▶ _Reading text_
When you told this woman that you were casually dating other people and not interested in a commitment, she either really did agree that she felt the same way, or she wanted to save face so she said that she felt the same way when in fact she did not. Here’s something sort of complicated about women in general (and you know I try to avoid generalities about women, but I do think this one is true). Even if she was really dating other people and not interested in a commitment from you, she probably felt a little bit bad about hearing you say it aloud. I suspect some men might have the same reaction. We all want to feel like we’re the most important, even if the person who we want to feel that way is not most important to us. Follow? Maybe hearing you say that she’s not your one and only inspired a bit of jealousy and self-doubt.

BUT, I don’t think your gal falls in that first category. I think she was saving face by saying she agreed with you. My proof? She asked the bartender to take a photo of you two. Now, I know we live in a narcissistic society where we feel compelled to record every second of our lives and then post it on Facebook and Twitter like other people care that we “Just got the laundry done! Ready to relax with a glass of wine and an episode of Say Yes to the Dress!” But if she thought what you had was a casual arrangement (especially since you just started seeing her), she wouldn’t have wanted/needed a photo of you at the bar, that she then turned around and posted on FB.
Now, to be honest, I can understand why she may have bristled when you asked her not to tag you. What she heard was, “I don’t want my friends to know we were hanging out.” I know you didn’t say that, but that’s what she heard. And me? I would have felt the same way. But…that’s where two roads diverged on a Facebook page, and she, she took the road that boxed you into a cage, and that made all the difference. She should have respected your wishes. You call it a test to see what your reaction would be; I call it childishness.
How to avoid this in the future? In this day of social media, extreme sharing, and instant information, I don’t think it’s easy. You sound like a reasoned, mature individual who was upfront and honest and made his wishes clear. Well, Tom, most people aren’t like that. I would know, I’ve done the legwork. The only solution I’ve come up with is to not be friends on Facebook with women you’re casually dating . But that again will cause some conflict, surely. “Why don’t you want to be my FB friend? What are you hiding from me?” Bottom line–Do what makes you feel most comfortable and realize that you’re not responsible for the reactions of other people.
-Beth
Got a question for Beth? Send them to: askawoman@dappered.com
There is an option on FB that makes it so you have to approve tags of this nature….just saying.

▶ _Tasks to carry out_
#1 In the dating advice column, whom did the woman ask to take a photo of the two of them?
#2 Please list the three things the dating advice column names in the phrase that begins "In this day of".

▶ _Records shown_
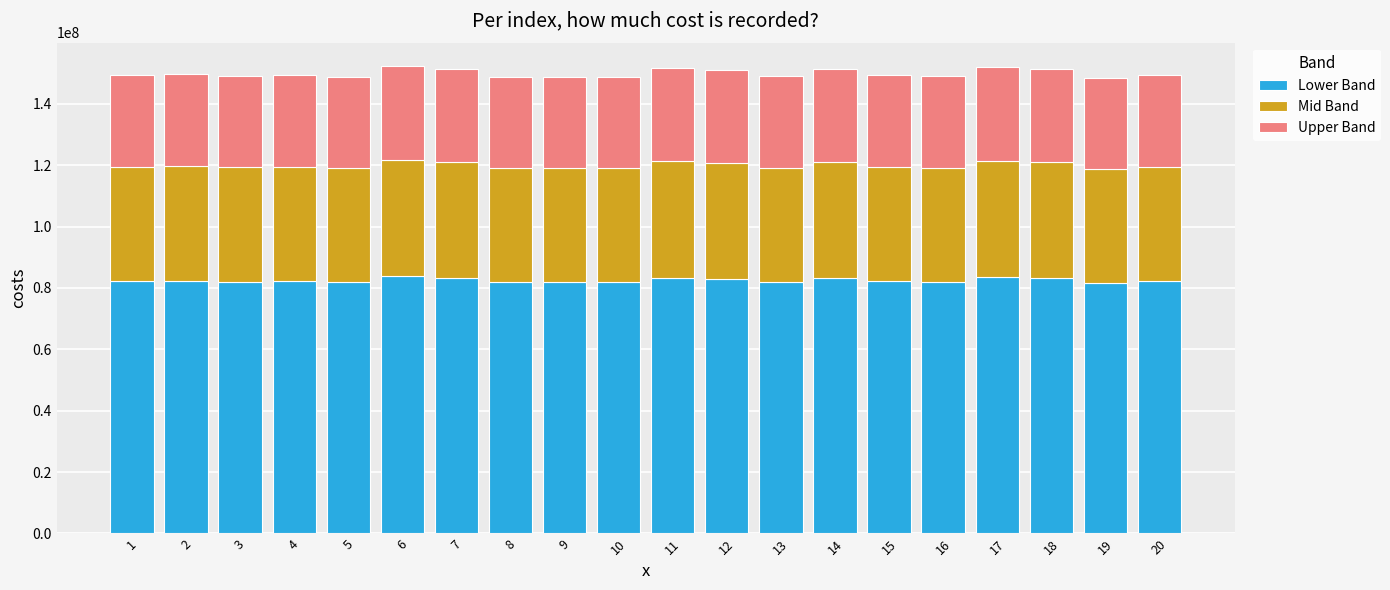

The value of Lower Band at 13 is 20951786.3. True or false?

False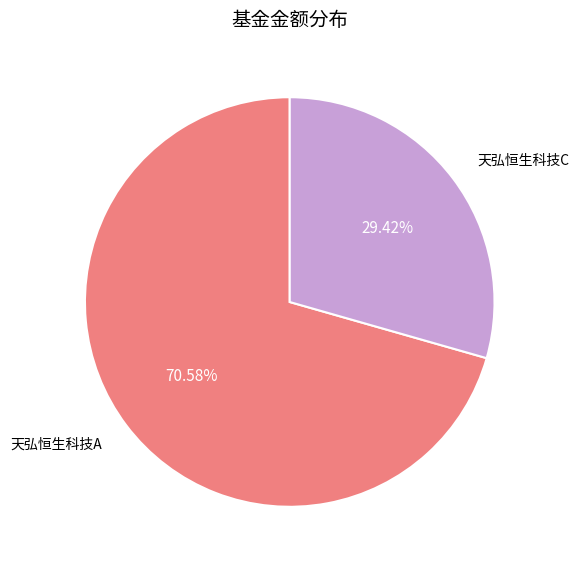

To the nearest percent, what is the difference between the largest and smallest slice percentages?

41%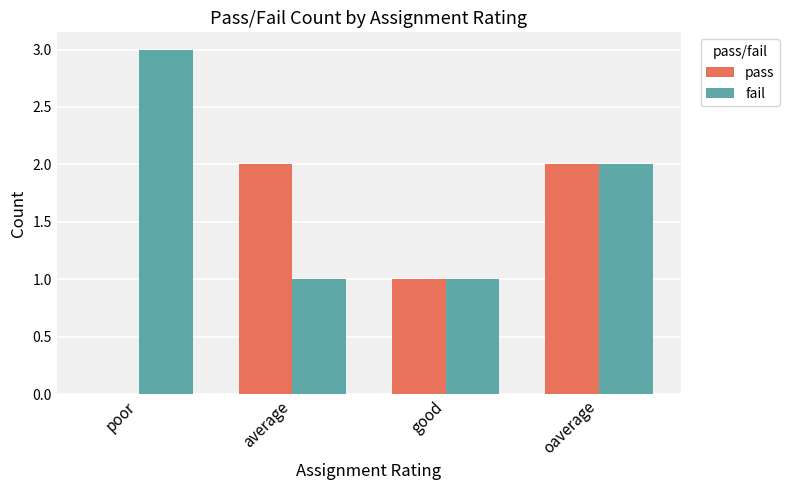

What is the sum of all pass values?

5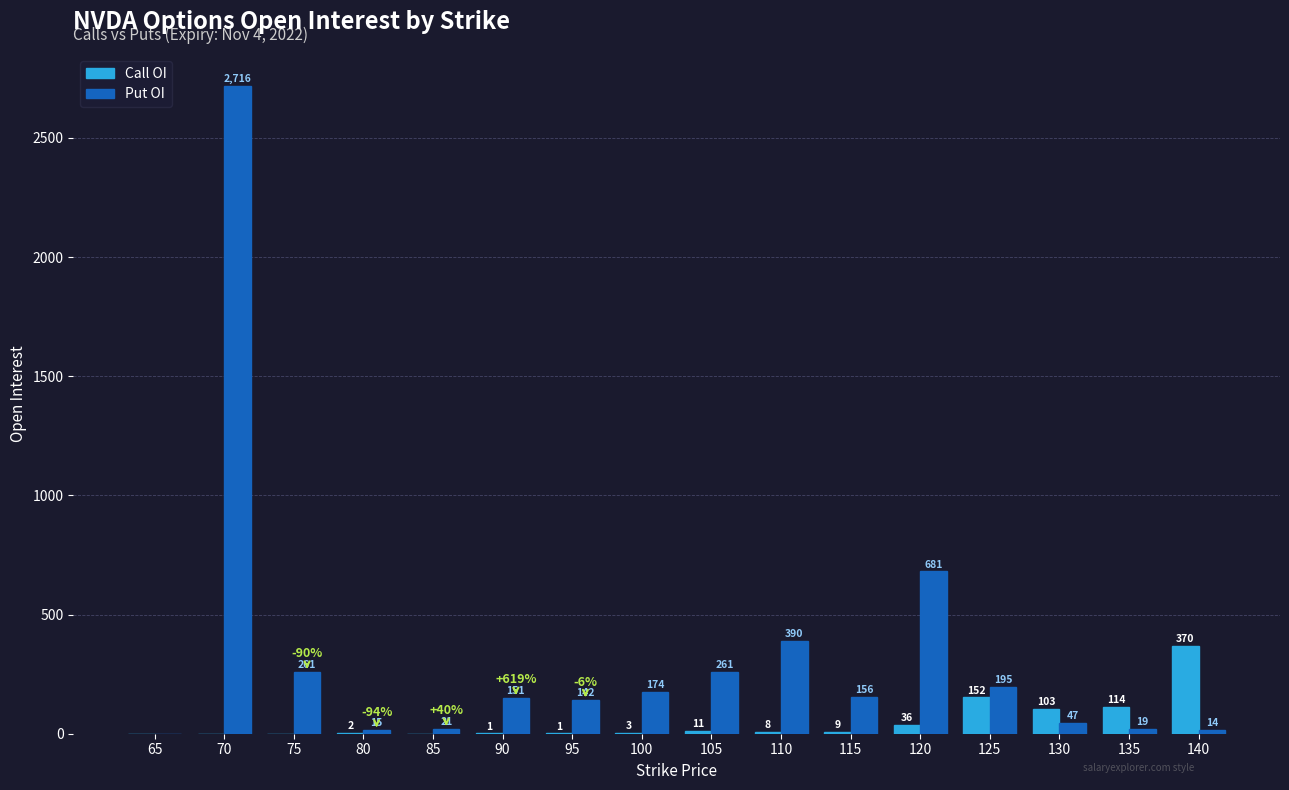

Between 85 and 110, which series saw the biggest shift?

Put OI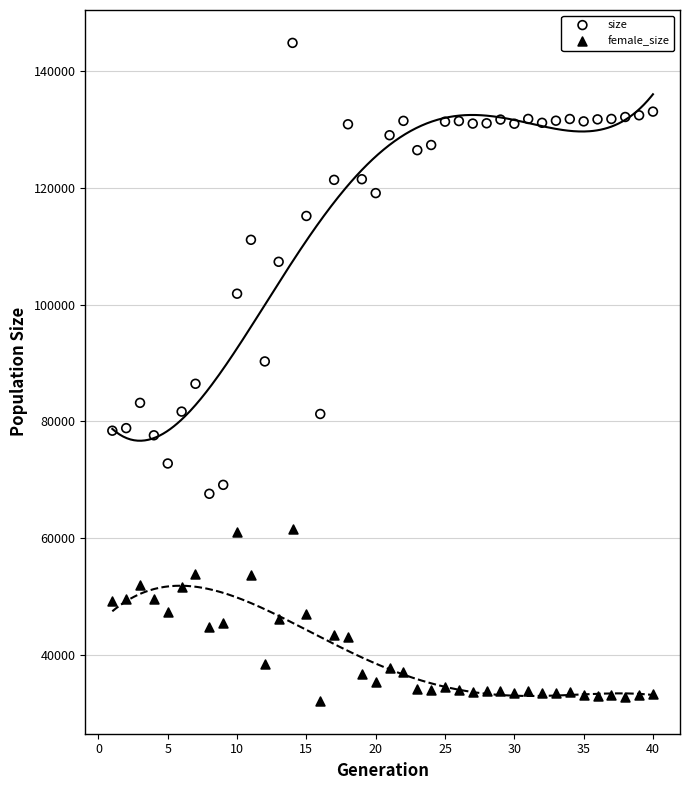

Across all data points, what is the range of X values (max minus min)?

39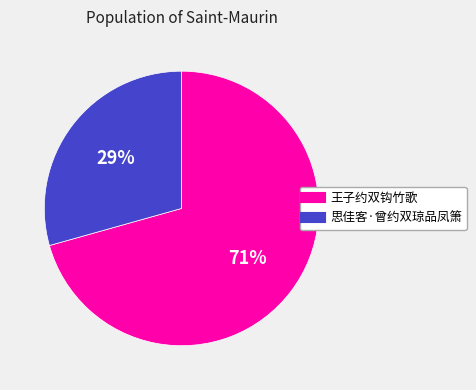

Rank the categories by value from highest to lowest.

王子约双钩竹歌, 思佳客·曾约双琼品凤箫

▶ _Task-by-task answers_
#1 The bartender.

#2 Social media, extreme sharing, and instant information.